I've looked through your code and haven't seen any errors yet, but I 
think we could rewrite these lines of code as follows:

-                    dbuckets = ceil(dtuples / NTUP_PER_BUCKET);
-                    dbuckets = Min(dbuckets, max_buckets);
-                    new_nbuckets = (int) dbuckets;
-                    new_nbuckets = Max(new_nbuckets, 1024);
+                    dbuckets = Min(ceil(dtuples / NTUP_PER_BUCKET), 
max_buckets);
+                    new_nbuckets = Max((int) dbuckets, 1024);

I have attached a diff file with the proposed changes to this email.

-- 
Regards,
Alena Rybakina
Postgres Professional: http://www.postgrespro.com
The Russian Postgres Company

Attachment
On 10/12/2023 09:41, Thomas Munro wrote:
> On Wed, Dec 6, 2023 at 5:46 PM Andrei Lepikhov
> <a.lepikhov@postgrespro.ru> wrote:
>> This bug still annoyingly interrupts the queries of some clients. Maybe
>> complete this work?

— Dataset section —
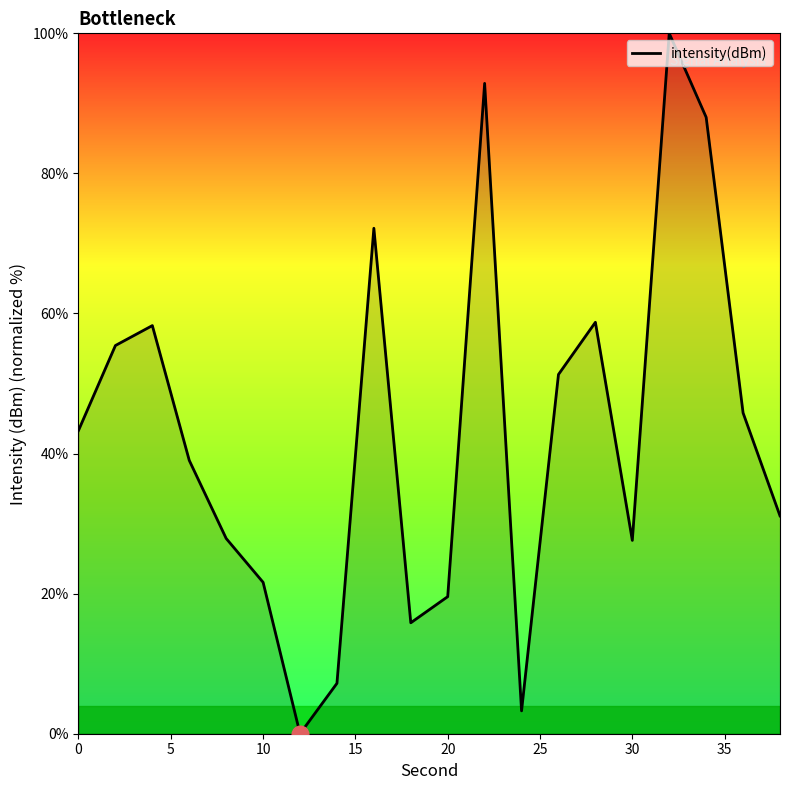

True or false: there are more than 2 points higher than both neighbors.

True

— What the task asks —
Continue the email thread about the bucket-count code, starting after its last quoted line.

— Task result —
> 
> Ugh, sorry.  We had a report, a repro and a candidate patch a couple
> of years ago, but I somehow completely forgot about it.  I have now
> added a CF entry (#4689).

Thanks. I think the Parallel Hash Join code is worth discovering extreme 
cases anyway, but in that case, we have quite a clear bug and must fix it.

-- 
regards,
Andrei Lepikhov
Postgres Professional




On Mon, Dec 11, 2023 at 4:26 AM Andrei Lepikhov
<a.lepikhov@postgrespro.ru> wrote:
> On 10/12/2023 09:41, Thomas Munro wrote:
> > On Wed, Dec 6, 2023 at 5:46 PM Andrei Lepikhov
> > <a.lepikhov@postgrespro.ru> wrote:
> >> This bug still annoyingly interrupts the queries of some clients. Maybe
> >> complete this work?
> >
> > Ugh, sorry.  We had a report, a repro and a candidate patch a couple
> > of years ago, but I somehow completely forgot about it.  I have now
> > added a CF entry (#4689).
>
> Thanks. I think the Parallel Hash Join code is worth discovering extreme
> cases anyway, but in that case, we have quite a clear bug and must fix it.

Thank you.  I've pushed and backpatched this to PG 12 with some editing from me.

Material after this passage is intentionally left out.